This lesson is a landmark - not just our 50th lesson but the start of your case-study. Today we are going to take our prior learning and use it to explore a modelled case-study that will serve as the basis for the mock exam in january and also an exemplar for your own case-study development for the real thing in May.
Objectives:
Application of previous learning
understanding of key concepts
Apply understanding to explore how media products construct meaning
In lesson 49 we explored issues around this Reebok advert from 2005. we considered how some saw it as 'glamourising a deviant life style' whilst Reebok saw it as a celebration of individuality, freedom and authenticity.
In lesson 50 we explore why representations are so important - that people 'understand' themselves, others and the culture we live in largely from the way the media represents the world to us. that such images are repeated [saturated] and that human beings act on our developed constructed reality.
Our exemplar case-study is Youth and the ways that the media represents Youth to us.
We begin by considering a range of representations in media products as to what youth is. Each representation conveys the idea that each generation constructs its own representations but that there are consistent ideas that run through all of these.

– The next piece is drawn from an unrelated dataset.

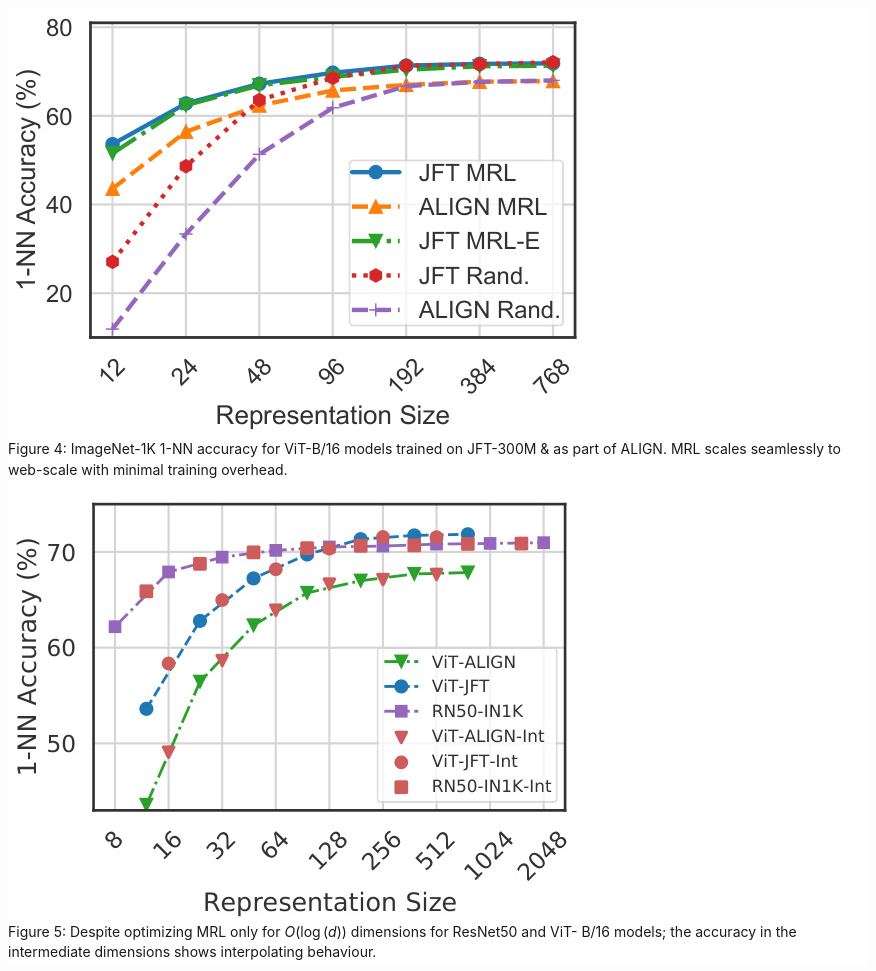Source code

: ![](images/ed4c19aa39f2fd3d4d0ad7223aba0d50f87c1fb20aac58d6a50fd60dcd567fd2.jpg)  
Figure 4: ImageNet-1K 1-NN accuracy for ViT-B/16 models trained on JFT-300M & as part of ALIGN.  MRL  scales seamlessly to web-scale with minimal training overhead.  

![](images/530eadae4a409d71d05475980670cd234fc26f1707ff330d9e1ebc83a1795fc5.jpg)  
Figure 5: Despite optimizing  MRL  only for  $O(\log(d))$   dimensions for ResNet50 and ViT- B/16 models; the accuracy in the intermediate dimensions shows interpolating behaviour.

Great work today - some very informative and insightful analysis. so many of you contributed to the work and to moving the ideas forwards that it's hard to focus on any individuals but some real sense of understanding from Manny, Kai, Eliott, Jacob, Steven. Solid and imaginative ideas from Imaani, Ravi, Rachel.
The underlying ideas focused on the sense of group for each image - the idea of 'belonging' - often signified by shared fashion style and postures struck by those in the image. We explored ideas of gender and racial/ethnic inclusion [and exclusion] before coming to focus on the ideology of power. The youth were all reflecting a sense of being 'rebels'; outsiders from mainstream [older] society and the street locations suggested that power for them lay in the streets.
We ended up at the original image we began with - that the reason why 85% of young boys were most scared of other young boys was, in part, the product of media representations which for every generation seemed to offer similar ideas about such a group.